TaskProf Tutorial @ PLDI 2018
Debugging and Profiling Task Parallel Programs with TaskProf
Program
When: Monday, June 18, 2018 (AM)
Where: PLDI 2018, Philadelphia, PA, USA
Overview
Task Parallelism is an effective approach for writing performance portable parallel programs. In this model, the programmer expresses the parallelism in the program by specifying tasks and the task runtime dynamically maps these tasks to processors. The runtime balances the workload using work stealing algorithms. There are a number of languages and frameworks that support task parallelism (e.g., Intel Threading Building Blocks (TBB), Cilk, Habanero Java, X10, Microsoft Task Parallel Library, Java Fork/Join tasks, and the Rust language). This tutorial will present tools and techniques for performance and correctness debugging of task parallel programs written using the Intel Thread Building Blocks library.

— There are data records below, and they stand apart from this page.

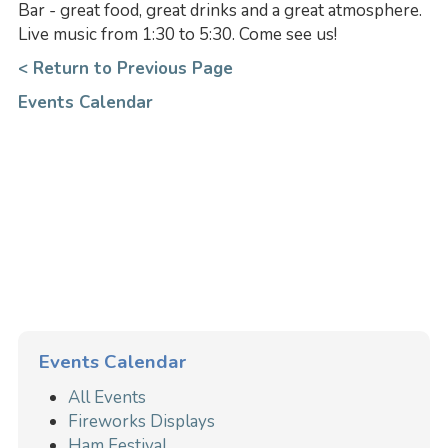
Bar - great food, great drinks and a great atmosphere.
Live music from 1:30 to 5:30. Come see us!
< Return to Previous Page
Events Calendar
Events Calendar
All Events
Fireworks Displays
Ham Festival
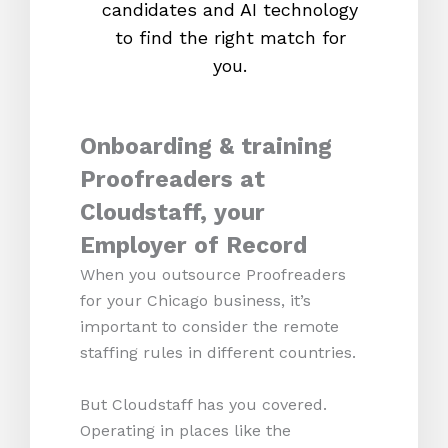
candidates and AI technology
proc
to find the right match for
onl
you.
Onboarding & training
Proofreaders at
Cloudstaff, your
Employer of Record
When you outsource Proofreaders
for your Chicago business, it’s
important to consider the remote
staffing rules in different countries.
But Cloudstaff has you covered.
Operating in places like the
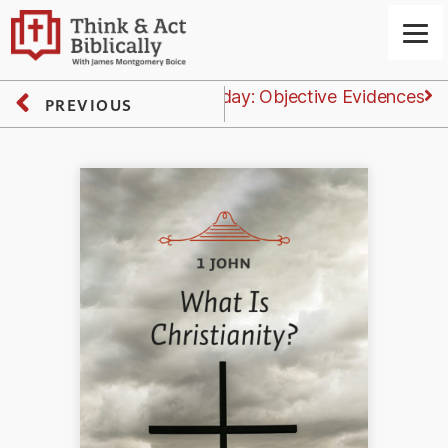
Next
Tuesday: Objective Evidences
PREVIOUS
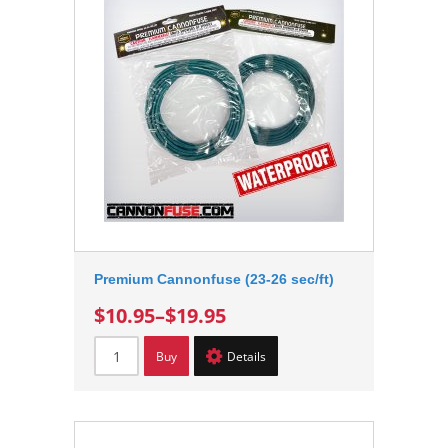
Premium Cannonfuse (23-26 sec/ft)
$10.95
–
$19.95
Buy
Details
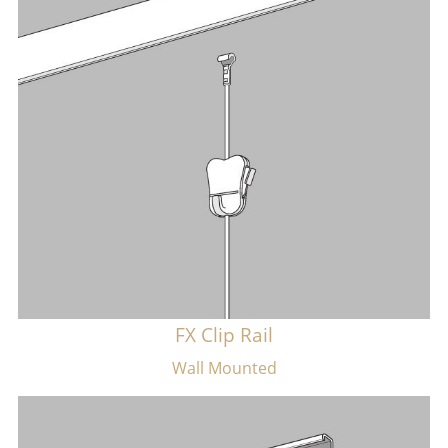
FX Clip Rail
Wall Mounted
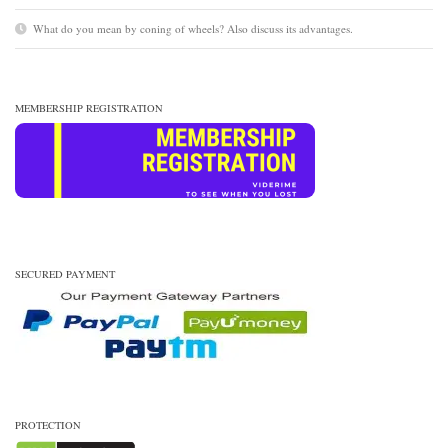
What do you mean by coning of wheels? Also discuss its advantages.
MEMBERSHIP REGISTRATION
SECURED PAYMENT
PROTECTION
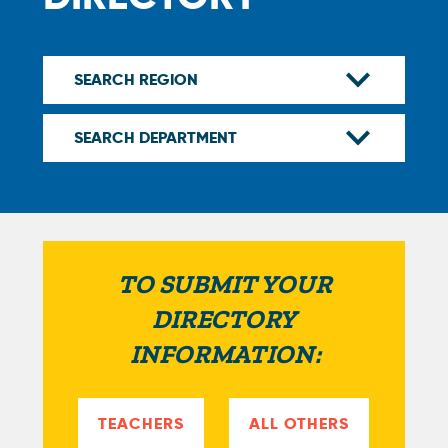
TO SUBMIT YOUR
DIRECTORY
INFORMATION:
TEACHERS
ALL OTHERS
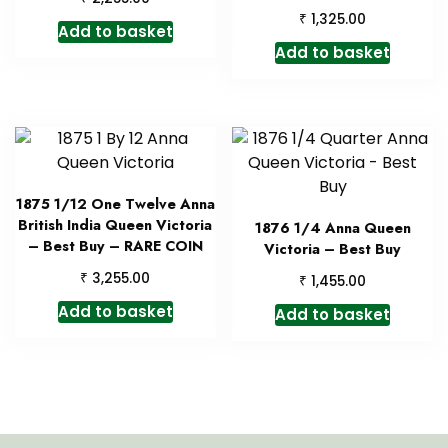
₹
1,325.00
Add to basket
Add to basket
1875 1/12 One Twelve Anna
British India Queen Victoria
1876 1/4 Anna Queen
– Best Buy – RARE COIN
Victoria – Best Buy
₹
3,255.00
₹
1,455.00
Add to basket
Add to basket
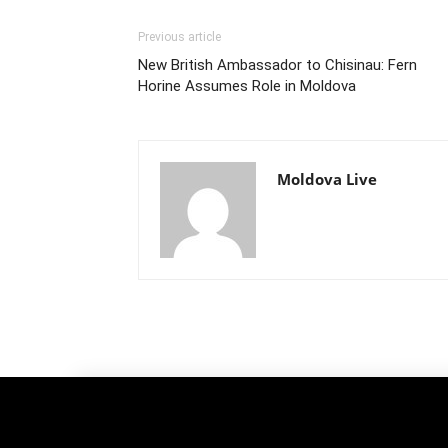
Previous article
New British Ambassador to Chisinau: Fern
Horine Assumes Role in Moldova
Moldova Live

This tutorial will educate participants on identifying parallelism bottlenecks in task parallel programs. A common metric used to quantify the performance of a task parallel program is asymptotic parallelism, which measures the potential speedup when the program is executed on a large number of processors. It is constrained by the longest chain of tasks that must be executed sequentially (also known as the span or the critical work). Hence, asymptotic parallelism is the ratio of the total work and the critical work performed by the program for a given input. A scalable program must have large asymptotic parallelism. A task parallel program can have low asymptotic parallelism due to multiple factors: coarse-grained tasks, limited work performed by the program, and secondary effects of execution such as contention, low locality, and false sharing.

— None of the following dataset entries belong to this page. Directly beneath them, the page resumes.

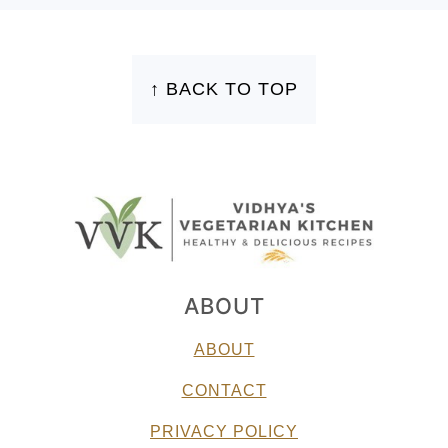
FOOTER
↑ BACK TO TOP
ABOUT
ABOUT
CONTACT
PRIVACY POLICY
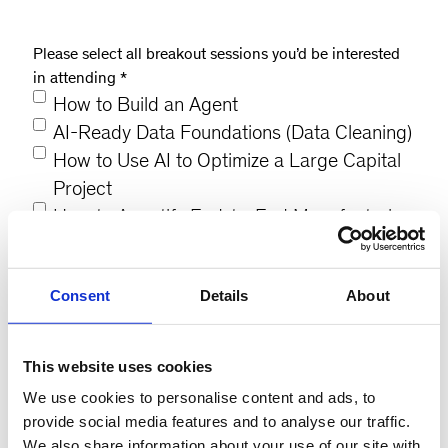
Please select all breakout sessions you’d be interested
in attending
*
How to Build an Agent
AI-Ready Data Foundations (Data Cleaning)
How to Use AI to Optimize a Large Capital
Project
How to Agentify End-to-End Manufacturing
Digital and AI-Based Product Development
AI-Driven Supply Chain Optimization
Consent
Details
About
AI for Strategic Sourcing & Spend Analytics
AI for Enterprise Operations
AI-Enabled Customer Operations
This website uses cookies
We use cookies to personalise content and ads, to
provide social media features and to analyse our traffic.
What is the most critical strategic AI topic you
We also share information about your use of our site with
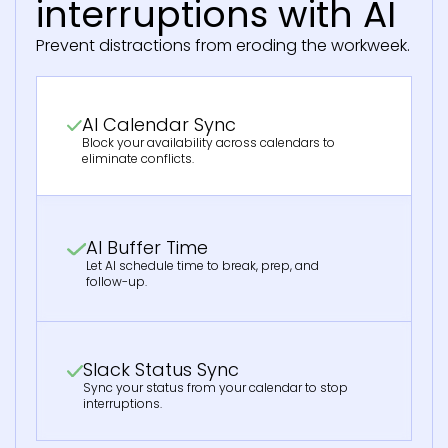
interruptions with AI
Prevent distractions from eroding the workweek.
AI Calendar Sync
Block your availability across calendars to
eliminate conflicts.
AI Buffer Time
Let AI schedule time to break, prep, and
follow-up.
Slack Status Sync
Sync your status from your calendar to stop
interruptions.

In this tutorial, we will introduce TaskProf, a profiler that measures asymptotic parallelism in task parallel programs for a given input. TaskProf computes an accurate parallelism profile by performing fine-grained attribution of work to various parts of the program using the structure of a task parallel execution. We will also highlight what-if analyses in TaskProf. TaskProf's what-if profile allows users to estimate improvements in parallelism when regions of code are optimized, even before concrete optimizations for them are known. Finally, we will have a hands-on exercise where participants use TaskProf to identify parallelism bottlenecks, estimate the improvement from optimizing the bottlenecks, and design concrete optimizations to obtain performance improvements.
Agenda
Part I: Introduction to task parallelism and challenges in writing performance portable programs
Part II: Core algorithms used for parallelism profiling and what-if analyses
Part III: Demo of profiling with TaskProf
Part IV : Demo of bottleneck identification with TaskProf
Part V : Hands-on session with TaskProf to find bottlenecks with two TBB applications
Prerequisites
Familiarity with C++ and interest in performance analysis of parallel programs.
Artifacts for the Tutorial
Takeaways
- Measurement of inherent parallelism in a task parallel program
- Construction of series-parallel relationships and fine-grained measurements with task parallel programs
- What-If analyses to identify serialization bottlenecks
- Building debugging tools using series-parallel relationships
Related Publications
- Adarsh Yoga,and Santosh Nagarakatte - A Fast Causal Profiler For Task Parallel Programs - FSE 2017.
- Adarsh Yoga, Santosh Nagarakatte, and Aarti Gupta - Parallel Data Race Detection for Task Parallel Programs with Locks - FSE 2016.